Go Hasegawa
Amplitude et héritage
Go Hasegawa est une figure de premier plan du milieu architectural japonais. À la fois contemporain et enraciné dans la tradition du Japon, son travail a reçu de nombreux prix. A+ et Bozar l’ont invité à donner une conférence le 19 novembre au Palais des Beaux-Arts. En guise d’introduction, Carlo Menon s’est entretenu avec lui.
Carlo Menon: Monsieur Hasegawa, j’aimerais échanger avec vous quelques mots sur le contexte dans lequel s’inscrit votre travail. Disons que c’est à la fois une invitation à découvrir votre travail et une forme de question time anticipé, pour approfondir certains thèmes qui peuvent rarement être discutés lors d’une conférence. Un compliment d’abord : ce que j’apprécie particulièrement dans vos conférences est la spontanéité avec laquelle vous présentez vos projets ; vous en expliquez le processus de conception de manière très évidente, souvent avec ironie et humour, même quand les enjeux sont d’ordre constructif ou technique. Comment construisez-vous une conférence ?

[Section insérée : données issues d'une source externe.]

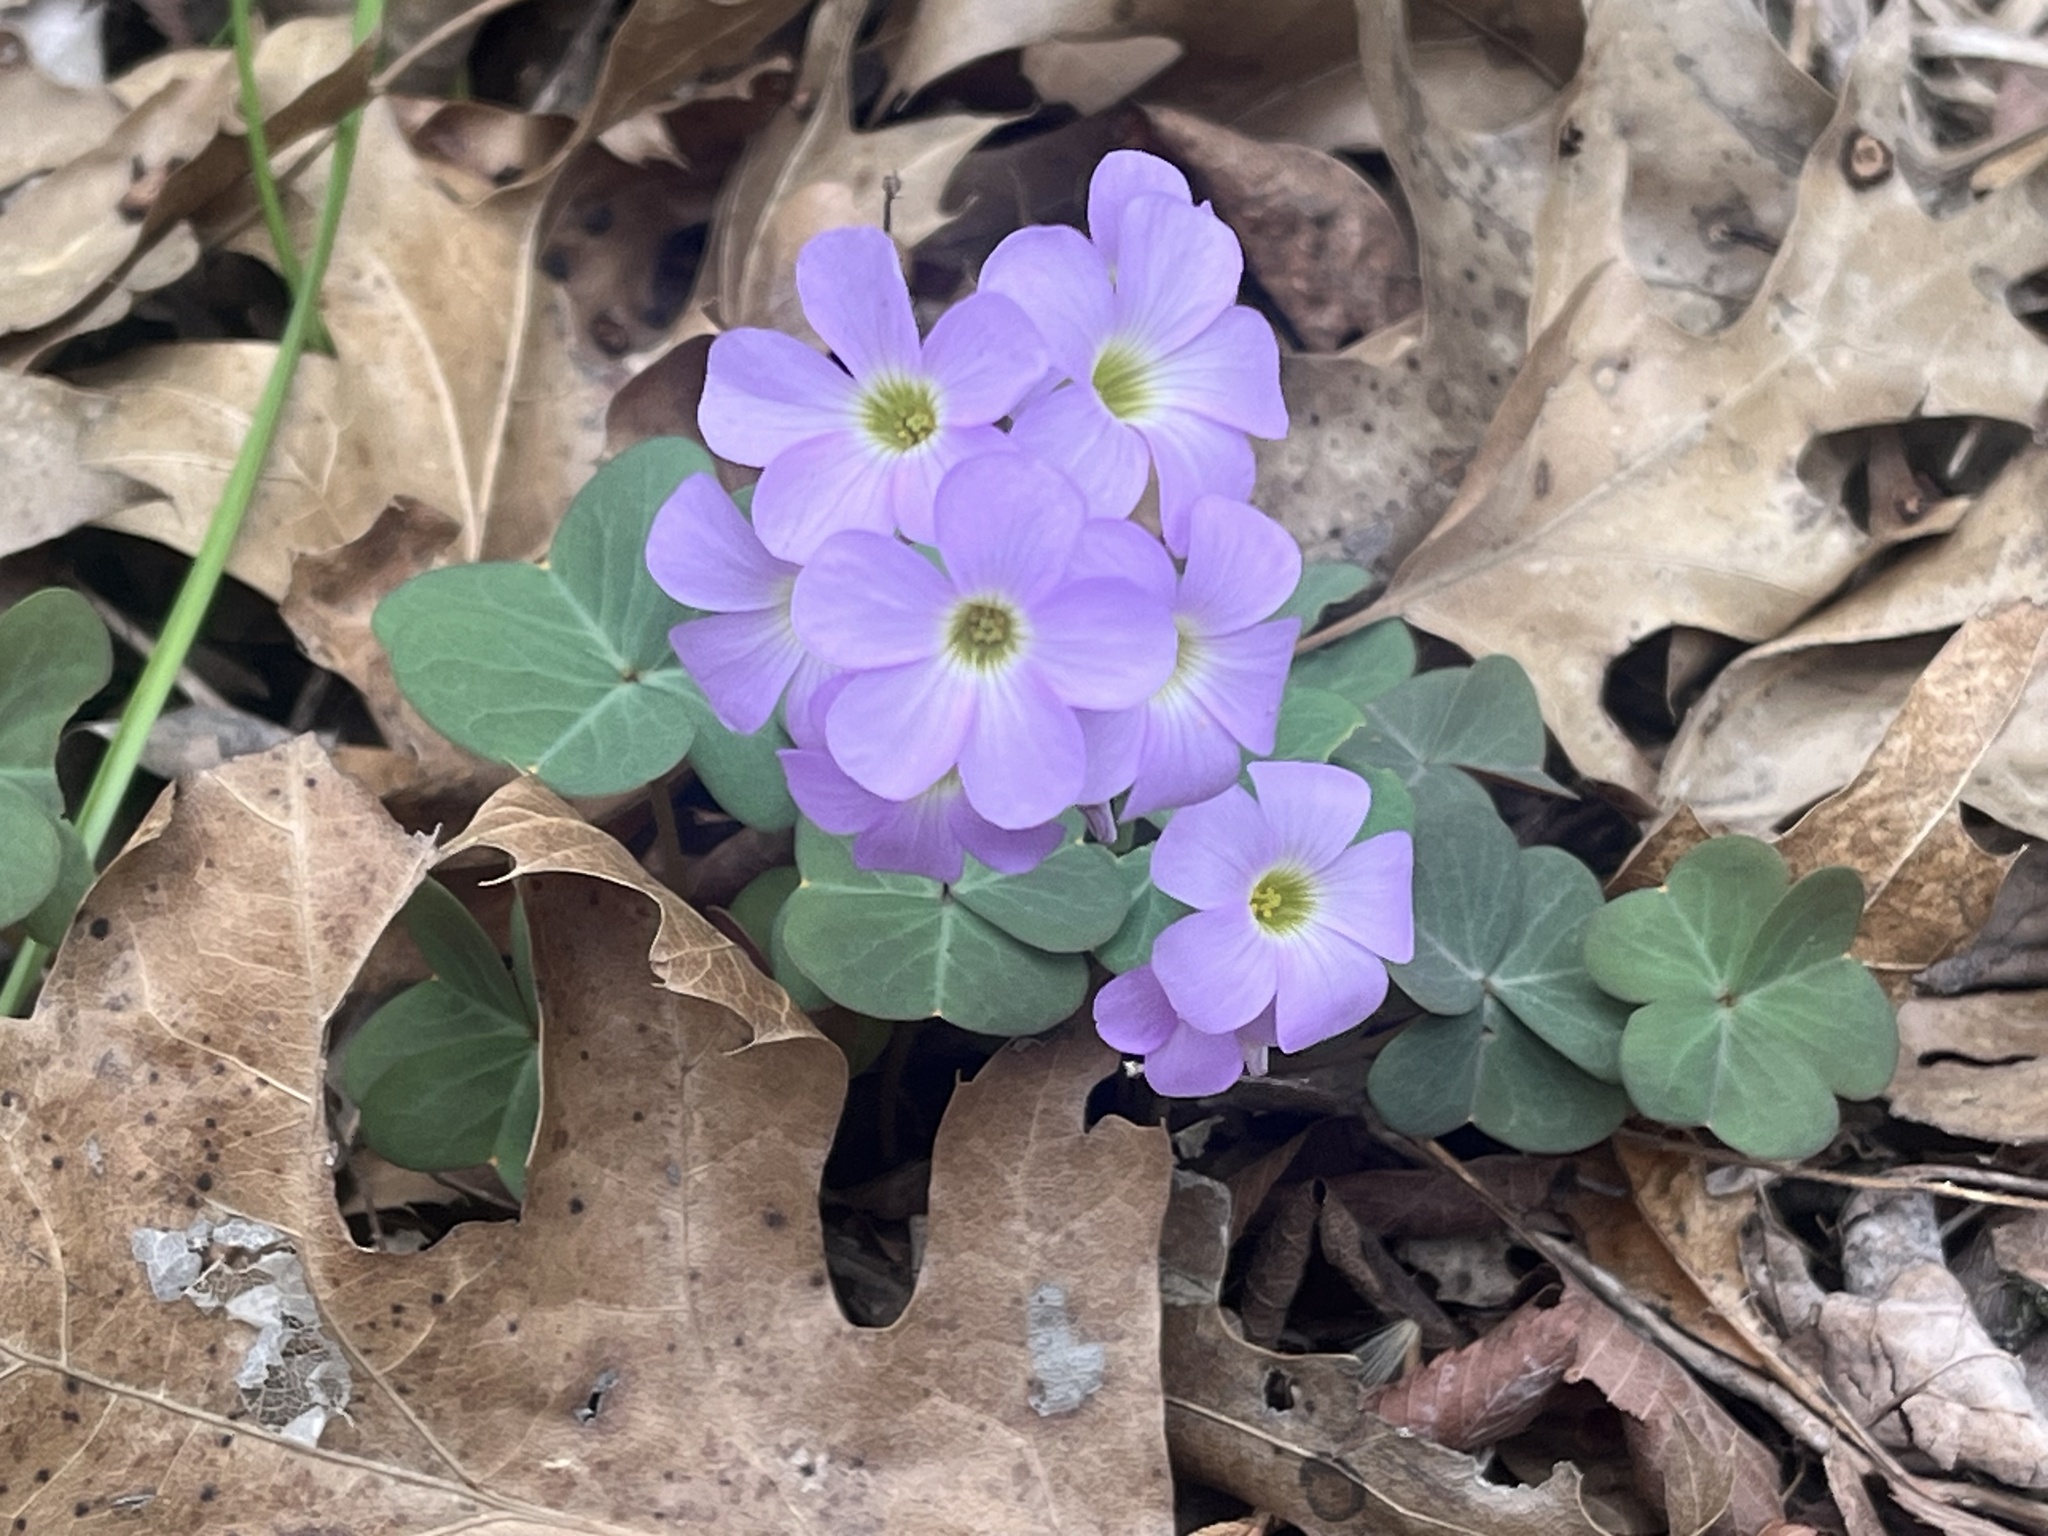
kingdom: Plantae
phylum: Tracheophyta
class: Magnoliopsida
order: Oxalidales
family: Oxalidaceae
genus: Oxalis
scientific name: Oxalis violacea
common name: Violet wood-sorrel
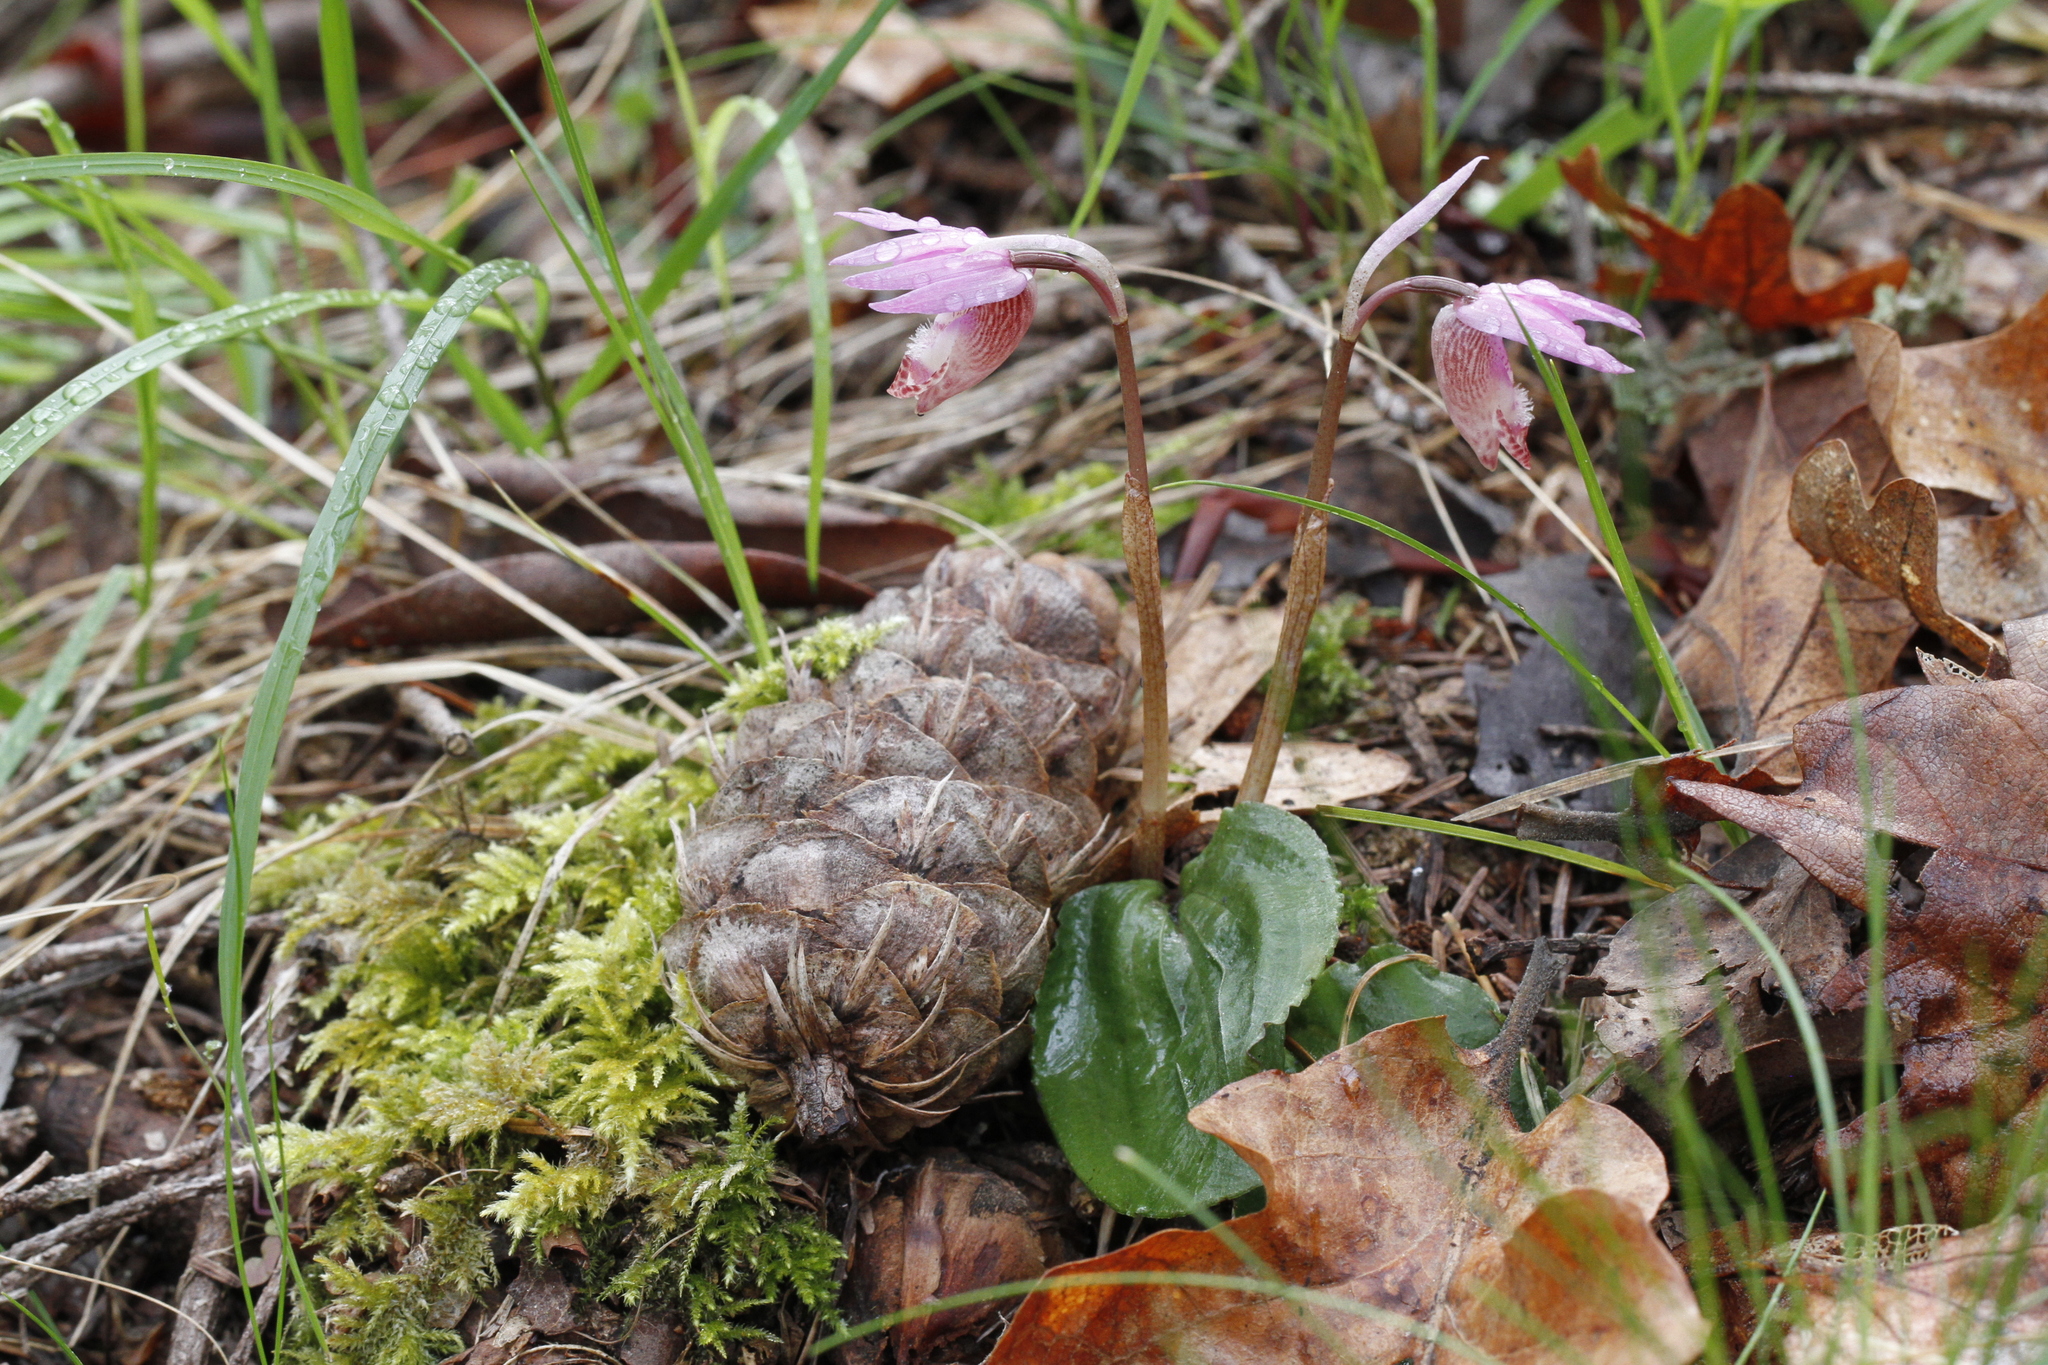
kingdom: Plantae
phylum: Tracheophyta
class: Liliopsida
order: Asparagales
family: Orchidaceae
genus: Calypso
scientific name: Calypso bulbosa
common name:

Go Hasegawa: Parler d’architecture est une partie de mon métier. En présentant les projets je comprends moi-même de nouveaux aspects intéressants de ma pratique : je continue à creuser dans la matière du projet. Je ne donne jamais la même conférence, car je suis aussi influencé par l’espace et le comportement du public. Il s’agit bien d’un échange dans les deux sens, pas d’une communication déjà écrite. J’apprécie quand le public réagit à ce que je montre. C’est pareil avec les projets, en effet : mon approche dépend des conditions autour. Je ne réplique pas des solutions toutes faites, je ne cherche pas à définir un style personnel.
Carlo Menon: Est-ce que cette facilité à parler d’architecture est liée à votre activité d’enseignant à Tokyo, puis à Mendrisio et maintenant à Harvard ?
Go Hasegawa: Je ne sais pas si je suis un bon enseignant ou pas, mais c’est très intéressant de penser avec des personnes plus jeunes, avec beaucoup de curiosité et d’ambition. C’est un contexte très différent de la pratique professionnelle, il est beaucoup plus libre. J’interprète donc mon rôle comme étant celui de garder ouverte leur imagination, la possibilité de prendre des risques et de tout changer s’il le faut, au lieu d’encourager un « atterrissage » facile lors de la remise finale. Selon moi, cette agilité de l’esprit est plus utile pour un architecte que la satisfaction d’arriver à un projet parfaitement représenté.
Carlo Menon: On dirait que cette approche non systématique est le miroir de votre pratique du projet. Vous présentez chaque projet d’une manière différente, qui lui est propre, en n’en expliquant que les aspects qui ont motivé les solutions principales : pour la maison à Kawasaki, vous définissez la structure à partir du budget et de la contrainte de construire sur un terrain mou en forte pente, et la spatialité intérieure à partir de la composition familiale particulière du client, un couple avec une belle-mère. Dans d’autres cas, comme pour la maison à Kyodo ou celle à Komazawa, le projet démarre de la typologie des résidences tokyoïtes, à deux étages avec toit à double pente : vous en redéfinissez les proportions et les hauteurs des niveaux en réaction au contenu de la maison (une grande collection de bandes dessinées) ou à ses environs (un passage public, la verdure des voisins). Enfin, dans certains projets, vous vous emparez d’un élément particulier qui traverse l’histoire de l’architecture, comme le pilotis, le balcon ou la porte d’entrée, qui deviennent alors les éléments à partir desquels se génère le projet. Ces approches produisent des projets assez différents les uns des autres. Je crois que cela correspond au concept d’« amplitude », qui donne leur titre à certaines de vos conférences.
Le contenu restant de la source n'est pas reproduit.